* EXERCISE 1
Answer these questions from the trial report, one short answer per letter.
(a) Who cross-examined Dr. Lawson Bernstein?
(b) On what street was Mears' house?
(c) What weapon was used to shoot the prone Mears?
* EXERCISE 2
Carry on the trial report, starting after its final sentence.

A psychologist hired by the defense told a Westmoreland County jury on Thursday that Richard McAnulty could have formed a specific intent to kill his wife's former lover a year ago.

Dr. Lawson Bernstein testified that a series of sexually explicit e-mails, exchanged between Diane McAnulty and Harry Mears III of Southwest Greensburg, plunged McAnulty's husband into an "hours-long period of rage."

But under cross-examination from District Attorney John Peck, Bernstein conceded that McAnulty's rage did not preclude him from planning to fatally shoot Mears, 39, on July 11, 2010.

"It would not have negated that capacity," Bernstein testified.

The prosecution contends that McAnulty, 54, drove more than 40 minutes from his Center Township, Indiana County home to Mears' house on Oakland Avenue to exact revenge against the man who had a sexual relationship with Diane McAnulty a year before the slaying.

Police said McAnulty barged through a locked front door, went upstairs and shot Mears once in the back of the leg as he dove out of a window onto a porch roof and fell to the ground. McAnulty then went out the front door, walked around the house and shot the prone Mears twice more with a .44-caliber Magnum revolver, witnesses testified in the trial before Judge Debra Pezze.

* GIVEN INFORMATION
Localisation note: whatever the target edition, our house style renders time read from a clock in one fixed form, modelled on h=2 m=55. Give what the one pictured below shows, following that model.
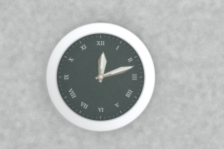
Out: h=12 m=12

* EXERCISE ANSWER 1
(a) District Attorney John Peck
(b) Oakland Avenue
(c) A .44-caliber Magnum revolver

* EXERCISE ANSWER 2
The prosecution contends Mears' death was premeditated and that McAnulty should be found guilty of first-degree murder. The defense contends McAnulty is guilty of the less serious charge of voluntary manslaughter, brought on by a sudden, intense passion.

Defense attorney Tim Andrews said McAnulty was drunk, depressed, suicidal and enraged after reading e-mails between his wife and Mears.

Bernstein testified the e-mails, sent from "Master Harry" to "Slave Slut Diane," humiliated McAnulty.

"He didn't say he felt emasculated, but that's what I understood him to mean," Bernstein said.

Andrews attempted to have three graphic e-mails entered into evidence, but Pezze has not yet decided whether the jury should see the correspondence. She ruled that the defense will first have to prove that the e-mails were retrieved from McAnulty's home computer.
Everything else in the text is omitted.